Selection snapshot: geography, numbers and diversity
The 2026 lineup emphasizes Europe, and notably French cinema: there are five French directors in competition and a total of 28 films produced in France across the selection. Yet the program remains international: the United States contributes eleven feature films, nearly matching last year’s twelve, while Asia is represented by six titles primarily from Japan and South Korea. Spain offers four entries, and the lineup also includes productions from Congo, Rwanda and Haiti, reflecting a growing plurality. Knobloch calls the festival a crossroads where national industries at different stages of development meet, and she highlights cannes’s capacity to give disparate cinemas a shared stage and audience.
History on screen: why filmmakers look back
This edition shows a pronounced interest in historical narratives, with several films engaging with wartime subjects from World War II to the Spanish Civil War. Knobloch points out that festival trends often reflect filmmakers’ long-range intuition: works appearing now were frequently conceived three to four years earlier, suggesting creators sensed cultural fault lines before they became headline issues. The 2026 program had foregrounded the condition of women, and 2026 emphasized themes of dictatorship — including Kleber Mendonça Filho’s The Secret Agent and Jafar Panahi’s It Was Just an Accident. Turning to history, she argues, can be a method of public learning and cinematic interrogation.
Filmmaker journeys and festival memories
Knobloch treasures moments when new auteurs ascend the red carpet. She recalls Ramata-Toulaye Sy arriving at Cannes for her debut feature, Banel & Adama, visibly moved by the scale of the audience. Payal Kapadia’s trajectory is another emblematic story: nurtured through the festival’s Résidence, she developed her first fiction and later won the Grand Prix with All We Imagine As Light. These stories underline Cannes’s role as a career accelerator. Knobloch also remembers landmark Palme d’Or evenings, such as Justine Triet’s victory and the rare occasion when Sean Baker’s Anora reportedly won both Palme d’Or and the Oscar for Best Picture — moments she describes as life-changing for filmmakers.
Equality, technology and the festival’s influence
On parity, the festival has recorded measurable progress: women direct 34 percent of features this year, up from 26 percent the previous year, while the Un Certain Regard section reaches 58 percent female directors. Early-career and school-film categories similarly show higher female representation. Knobloch acknowledges that visibility is only the first step; the next frontier is equitable access to financing, production leadership and decision-making positions. Cannes’s remit, she says, is to elevate finished work — visibility that can unlock funding and career opportunities later in the process.

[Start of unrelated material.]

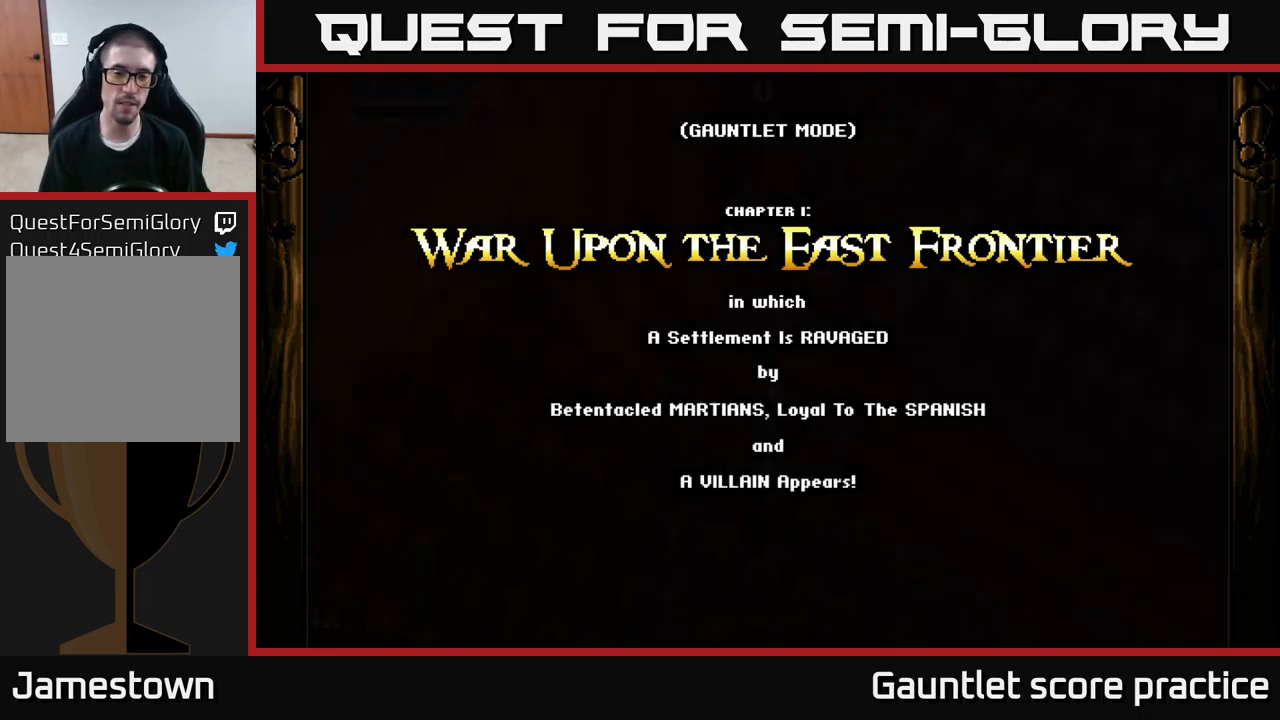
{"buttons": ["A"], "left_stick": "center", "right_stick": "center", "events": []}
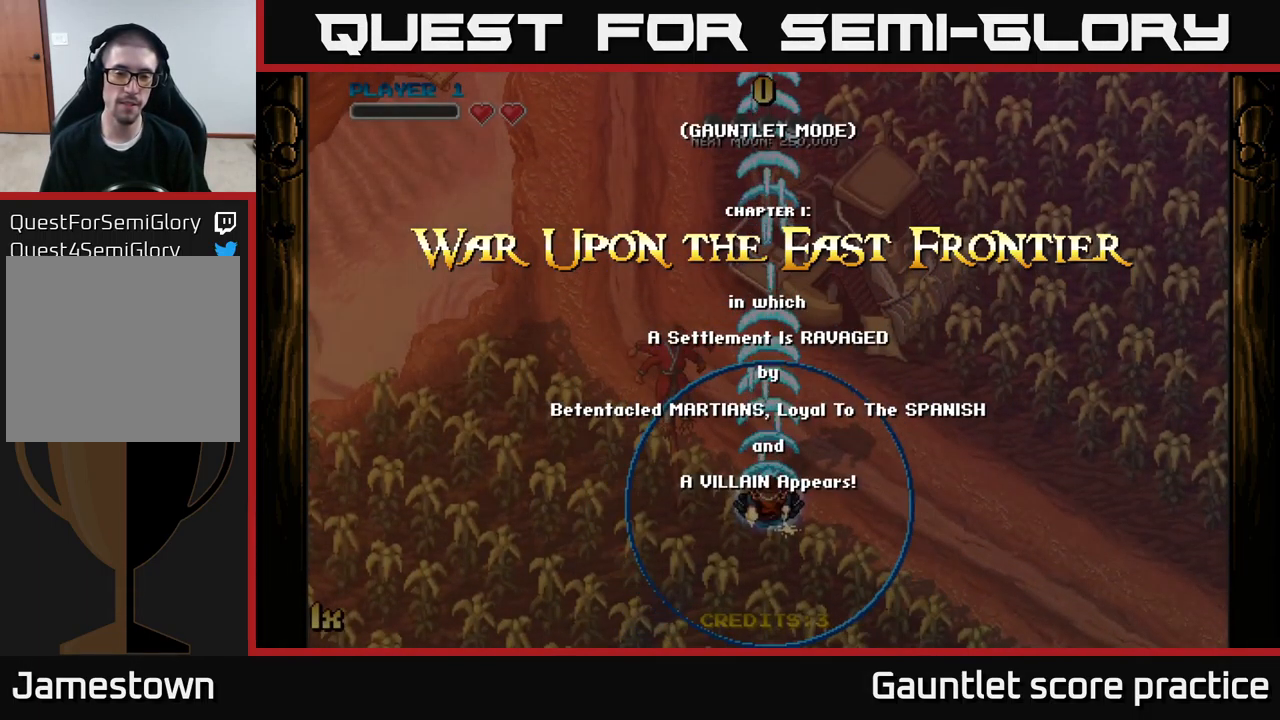
{"buttons": ["A", "X"], "left_stick": "up", "right_stick": "center", "events": [[84, "left_stick", "down"], [117, "A", "up"], [234, "A", "down"], [334, "left_stick", "center"], [417, "left_stick", "up"], [500, "X", "down"]]}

Artificial intelligence, rules and awards
The festival also confronts technological shifts. In response to the Academy’s decision to bar films using generative artificial intelligence in acting and screenplay categories, Knobloch stresses the need for clear guidelines while recognizing the rapid pace of change. Cannes prefers a case-by-case process: questions are reviewed with General Delegate Thierry Frémaux and the board. She frames AI as a potential tool that can streamline production and free creative labor from repetitive tasks, but insists it cannot substitute for human emotion and artistic authorship. On awards policy, the recent rule making the Palme d’Or automatically eligible for the Oscar for Best International Film is welcomed as an acknowledgement of festivals’ significance, with artistic excellence remaining the guiding principle for juries.
Knobloch also comments on honorary recognitions: after George Lucas, Peter Jackson will receive an Honorary Palme d’Or, a choice she describes as honoring filmmakers who fuse technological ambition with storytelling craft. She greets the decision to host part of The White Lotus filming near the festival as a boost to the event’s cultural visibility and the region’s profile. Above all, she reiterates Cannes’s core commitments: preserving creative freedom, sustaining independent selection and using the festival’s platform to offer equal space to films from fifty countries across twelve intense days — an act of belief in the power of cinema.